A Polícia Civil de Mato Grosso prendeu, na manhã desta terça-feira (20), Adriano Henrique Escame de Oliveira no âmbito da Operação Déjà Vu, deflagrada para investigar um suposto esquema de fraudes contra a Procuradoria-Geral da Prefeitura de Cuiabá. A operação, conduzida pela Delegacia Especializada de Combate à Corrupção (Deccor), apura indícios de inserção de dados falsos em sistemas informatizados, além de crimes correlatos, como corrupção e associação criminosa.
Conforme as investigações, a ação teria ocorrido por meio do uso indevido de credenciais de acesso e da manipulação de rotinas internas do sistema da Procuradoria. As fraudes investigadas, que teriam impacto direto na arrecadação municipal e na regularidade dos registros administrativos, são atribuídas a um grupo de ex-servidores e outros envolvidos que atuavam para benefício próprio e de terceiros.
Adriano Escame de Oliveira, preso hoje, foi assessor parlamentar da Câmara Municipal de Cuiabá em 2025, nomeado em maio daquele ano pela presidente da Casa, vereadora Paula Calil, e exonerado em agosto. No exercício da função, ele atuava como assessor parlamentar externo, lotado no gabinete do vereador Marcrean Santos, segundo registros oficiais publicados pela Gazeta Municipal.
A Operação Déjà Vu cumpre 43 ordens judiciais, incluindo prisões cautelares, mandados de busca e apreensão, medidas cautelares diversas da prisão e bloqueios de valores que somam quase meio milhão de reais em bens e recursos ligados aos investigados. A investigação teve início em abril de 2025, a partir de uma notícia de fato formalizada pela própria Procuradoria do Município, após auditorias internas identificarem cancelamentos indevidos de débitos tributários no sistema informatizado.
Além de Escame de Oliveira, outros ex-servidores, como Matheus Henrique do Nascimento Pereira e Jefferson Antônio da Silva — este último apontado como suposto líder do esquema e atualmente foragido — também são alvos da operação. A apuração sugere que o grupo teria manipulado registros e facilitado o cancelamento irregular de débitos mediante vantagens indevidas, gerando um prejuízo estimado superior a R$ 2,7 milhões aos cofres públicos municipais.

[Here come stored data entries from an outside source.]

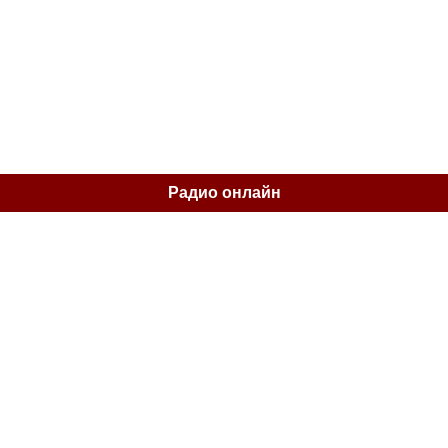
Радио онлайн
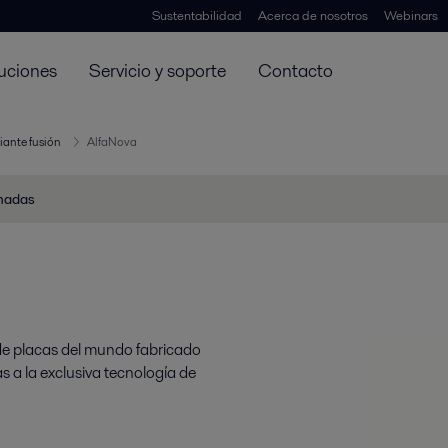
Sustentabilidad
Acerca de nosotros
Webinars
uciones
Servicio y soporte
Contacto
iante fusión
AlfaNova
onadas
 de placas del mundo fabricado
 a la exclusiva tecnología de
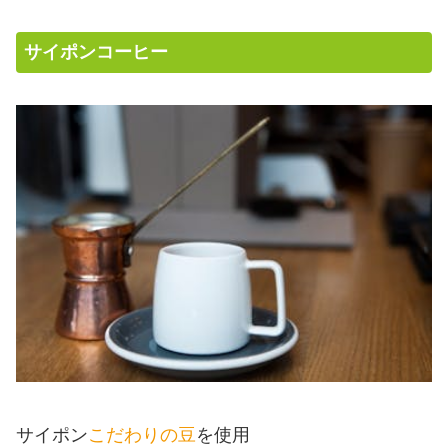
サイポンコーヒー
サイポン
こだわりの豆
を使用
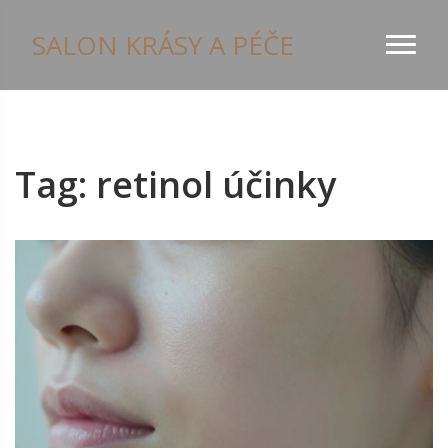
SALON KRÁSY A PÉČE
Tag: retinol účinky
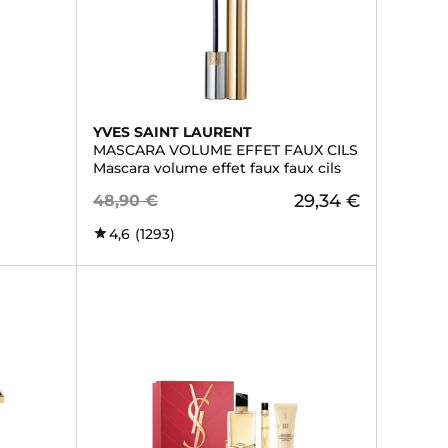
YVES SAINT LAURENT
MASCARA VOLUME EFFET FAUX CILS
Mascara volume effet faux faux cils
29,34 €
48,90 €
4,6
(1293)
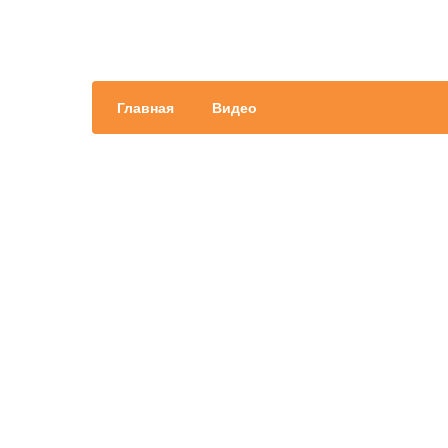
Главная
Видео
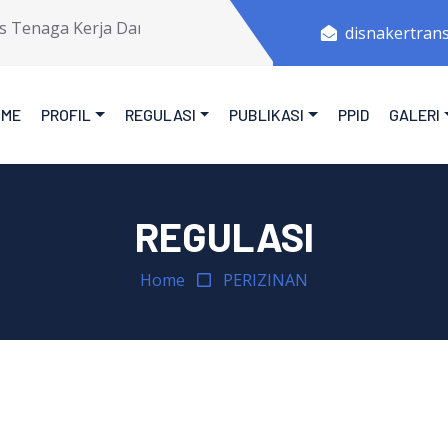
 Tenaga Kerja Dan Transmigrasi Provinsi Jawa Tengah.
disnakertran
OME
PROFIL
REGULASI
PUBLIKASI
PPID
GALERI
REGULASI
Home
PERIZINAN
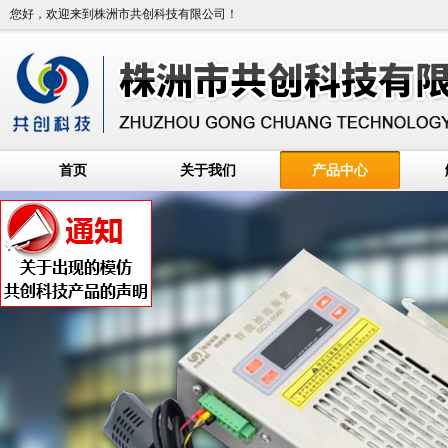
您好，欢迎来到株洲市共创科技有限公司！
首页
关于我们
产品中心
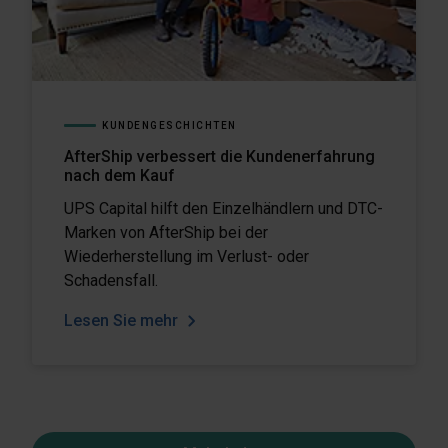
KUNDENGESCHICHTEN
AfterShip verbessert die Kundenerfahrung
nach dem Kauf
UPS Capital hilft den Einzelhändlern und DTC-
Marken von AfterShip bei der
Wiederherstellung im Verlust- oder
Schadensfall.
Lesen Sie mehr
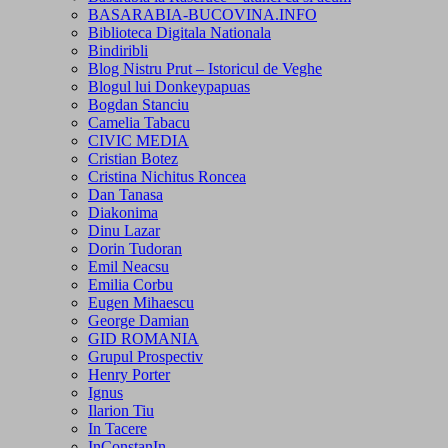
BASARABIA-BUCOVINA.INFO
Biblioteca Digitala Nationala
Bindiribli
Blog Nistru Prut – Istoricul de Veghe
Blogul lui Donkeypapuas
Bogdan Stanciu
Camelia Tabacu
CIVIC MEDIA
Cristian Botez
Cristina Nichitus Roncea
Dan Tanasa
Diakonima
Dinu Lazar
Dorin Tudoran
Emil Neacsu
Emilia Corbu
Eugen Mihaescu
George Damian
GID ROMANIA
Grupul Prospectiv
Henry Porter
Ignus
Ilarion Tiu
In Tacere
InConstanIn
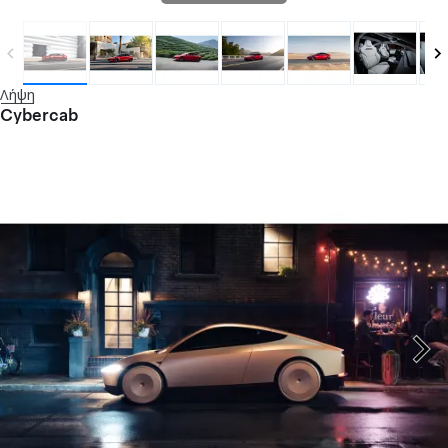
Λήψη
Cybercab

As investigações prosseguem, com a Polícia Civil enfatizando a importância da preservação de provas digitais e a necessidade de aprofundamento pericial para identificar eventuais responsáveis e o total alcance das irregularidades. A administração municipal afirmou que não há indícios de participação de agentes ligados à gestão atual e que colabora integralmente com as autoridades competentes para o esclarecimento dos fatos.